Xi has on many occasions lashed out at such non-acting "nice guys" and "fence-sitters," saying that those who lack dedication will achieve nothing and jeopardize critical endeavors.
Conversely, one paragon of good governance frequently cited by Xi is Jiao Yulu, a humble Party chief of the little-known rural county of Lankao in central China's Henan Province in the early 1960s.
Confronted with sandstorms, floods and widespread soil salinization that left many residents struggling to feed themselves, Jiao and his colleagues worked tirelessly to plant shelter-belts in combating encroaching sands and flooding, and help Lankao gradually overcome chronic food shortages. However, Jiao did not live to see the full results of these efforts, succumbing to liver cancer at age 42 in 1964.

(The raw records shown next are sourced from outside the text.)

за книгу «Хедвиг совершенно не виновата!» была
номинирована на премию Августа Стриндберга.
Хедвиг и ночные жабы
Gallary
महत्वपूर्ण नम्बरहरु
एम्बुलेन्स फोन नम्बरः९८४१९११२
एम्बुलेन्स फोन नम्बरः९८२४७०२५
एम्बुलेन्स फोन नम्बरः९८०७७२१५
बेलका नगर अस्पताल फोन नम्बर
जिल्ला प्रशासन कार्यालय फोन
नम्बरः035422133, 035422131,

Xi was deeply moved when he first read Jiao's story as a middle school student. He said Jiao's spirit, defined by a people-first approach and tireless, selfless dedication, had served as a guiding light throughout his own journey from a grassroots official to China's top leader.

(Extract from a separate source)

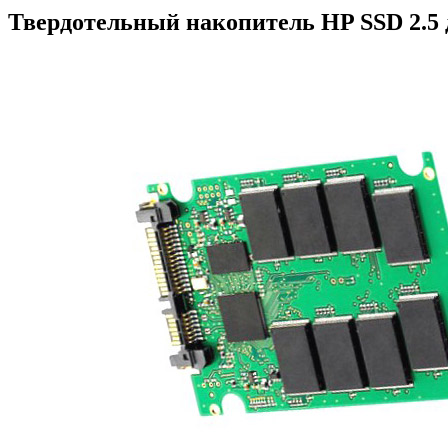
Твердотельный накопитель HP SSD 2.5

In the early 1980s, while working in Zhengding County in north China's Hebei Province, Xi helped cut the state grain procurement quotas that had earned the area a reputation as a "high-yield county" -- after learning that some farmers there were left without enough to eat.
"Zhengding would rather give up the fame as a national model for high grain production than compromise the well-being of our people," he said.
For Xi, governance should be guided by the needs of the people rather than political showmanship. An official's true pursuit, he has said, should not be high office, but living up to people's expectations.
Drawing on his firsthand experiences of rural hardship as a teenager, Xi launched a nationwide campaign to eradicate extreme poverty shortly after assuming the Party's top post in November 2012, mobilizing the entire Party apparatus toward the goal. Under his leadership, China lifted nearly 100 million rural residents out of absolute poverty in eight years.
Viewing poverty alleviation not as an endpoint but a stepping stone toward the people's expectations of a better life, Xi then pivoted to a broader vision -- pursuing common prosperity for all, and building a great modern socialist country by the middle of the century.
But setting the right goals is only part of the task. Xi has therefore placed strong emphasis on improving the institutional framework governing officials' conduct. He has stressed that, alongside fostering the right mindset, it is essential to strengthen systems that constrain and supervise the exercise of power.
Meanwhile, to encourage officials to take on responsibilities, Xi set clear selection and appointment benchmarks.
Officials who make errors with good reform intentions or due to lack of experience must be protected and distinguished from those who violate discipline and law deliberately or to seek illegal gains, according to the "three distinctions" principle he proposed.
"Officials should be selected and promoted based on what they have done, what they have accomplished, and whether their work is recognized by both the Party and the people," Xi said in remarks published in Qiushi, the Party's flagship magazine, in March after the study campaign's launch.
"Preference must be given to those who dare to take responsibility, show initiative, deliver results adeptly and demonstrate outstanding performance," Xi said.